Goals>
(A) Repeat everything in the US-China trade article from "The US and China" down to "to a fault.", word for word.
(B) Answer these from the US-China trade article:
(i) At which school is Gregory Stoller a senior lecturer?
(ii) For how long has the writer been traveling to and doing business in China?
(iii) In which city was the writer two weeks ago?

Economics » US-China: Working harder to achieve less

US-China: Working harder to achieve less

The US and China need to co-operate, says Gregory Stoller, an entrepreneur and senior lecturer at Boston University’s Questrom School of Business.

Uncertainty in corporate decision-making has been the biggest casualty of the US-China trade war, and deserves more headlines than the international row itself. Businesses all over the world, and the US is certainly no exception, are pragmatic to a fault.

When faced with supply chain issues, price increases, or unexpected staffing changes, they are able to rejigger their business models, as conditions require. But most of those adjustments come in the wake of permanent changes. As this Sino-US dispute is indefinite in its duration, businesses are temporarily paralyzed in terms of their next steps.

I have been fortunate enough to be traveling to and doing business in China for over 25 years, making multiple trips annually. Along with our Boston University business students, we either visit companies to learn about their strategies or offer management consulting type services. Two weeks ago when I was in Beijing, the mood was equally dispirited as it is in the US.

Information supplied>
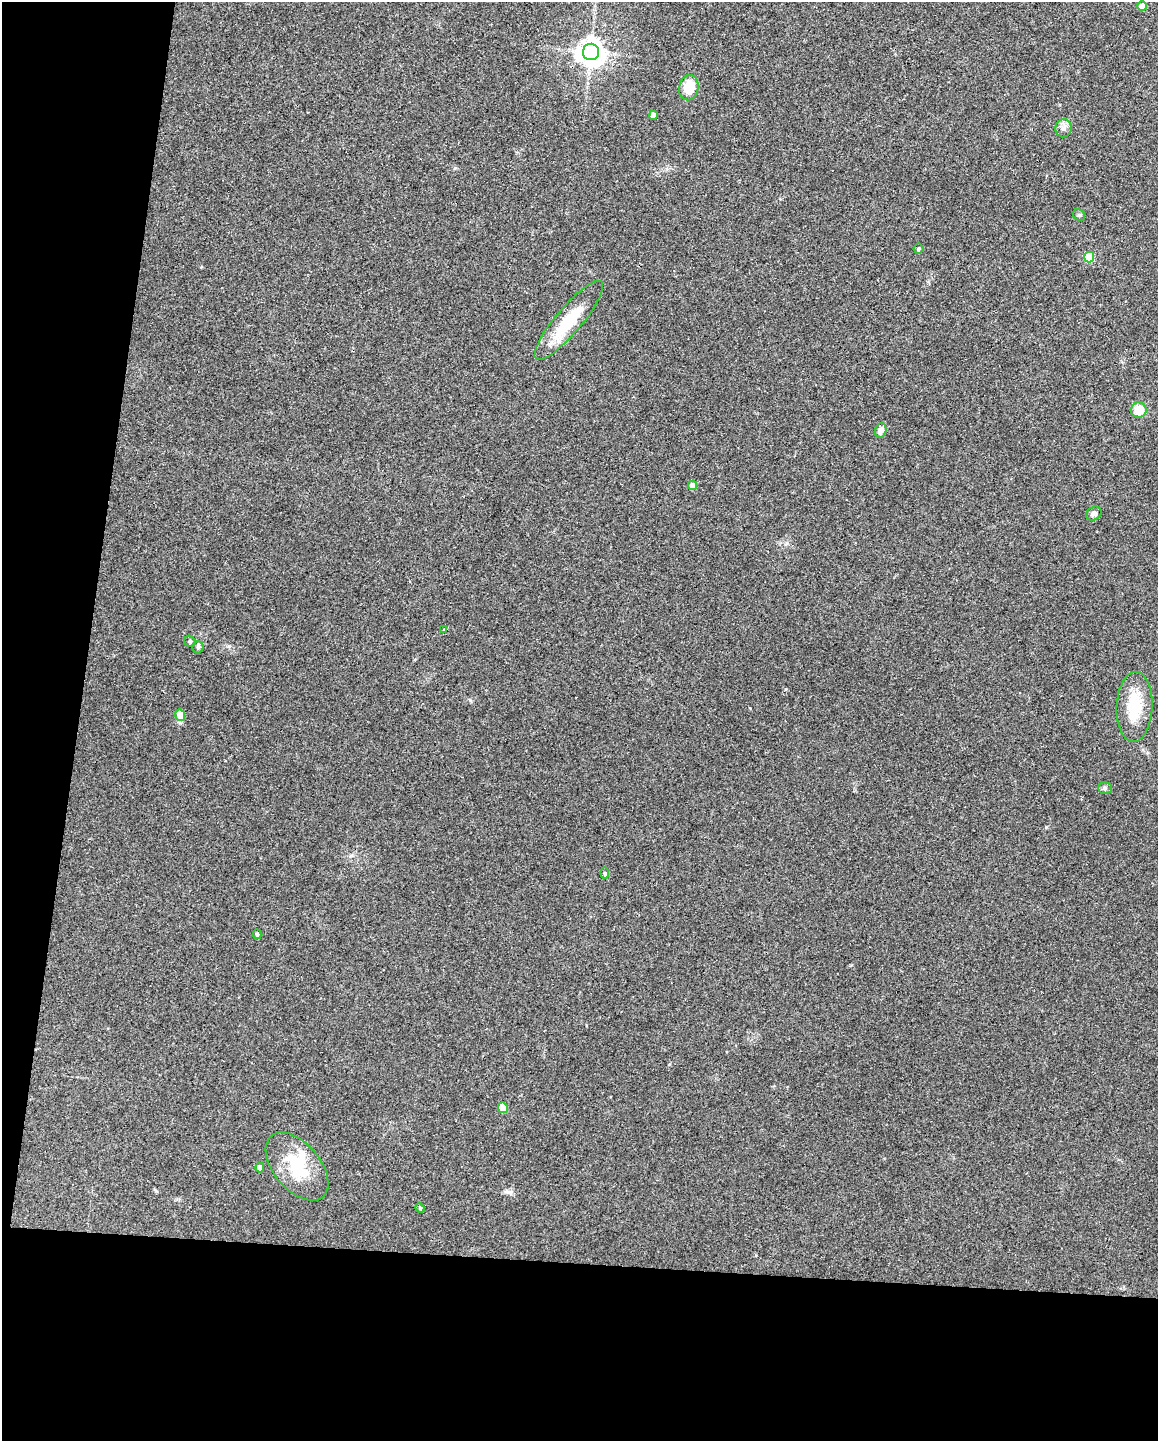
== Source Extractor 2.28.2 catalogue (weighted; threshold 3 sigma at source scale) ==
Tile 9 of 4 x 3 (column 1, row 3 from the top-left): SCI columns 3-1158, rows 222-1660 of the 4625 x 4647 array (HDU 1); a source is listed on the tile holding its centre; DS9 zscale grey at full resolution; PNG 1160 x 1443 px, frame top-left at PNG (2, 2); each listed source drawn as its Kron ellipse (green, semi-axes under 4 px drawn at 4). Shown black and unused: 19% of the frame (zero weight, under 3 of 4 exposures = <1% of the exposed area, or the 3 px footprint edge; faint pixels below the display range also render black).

Responses by task>
(A)
The US and China need to co-operate, says Gregory Stoller, an entrepreneur and senior lecturer at Boston University’s Questrom School of Business.

Uncertainty in corporate decision-making has been the biggest casualty of the US-China trade war, and deserves more headlines than the international row itself. Businesses all over the world, and the US is certainly no exception, are pragmatic to a fault.

(B)
(i) Boston University's Questrom School of Business
(ii) Over 25 years
(iii) Beijing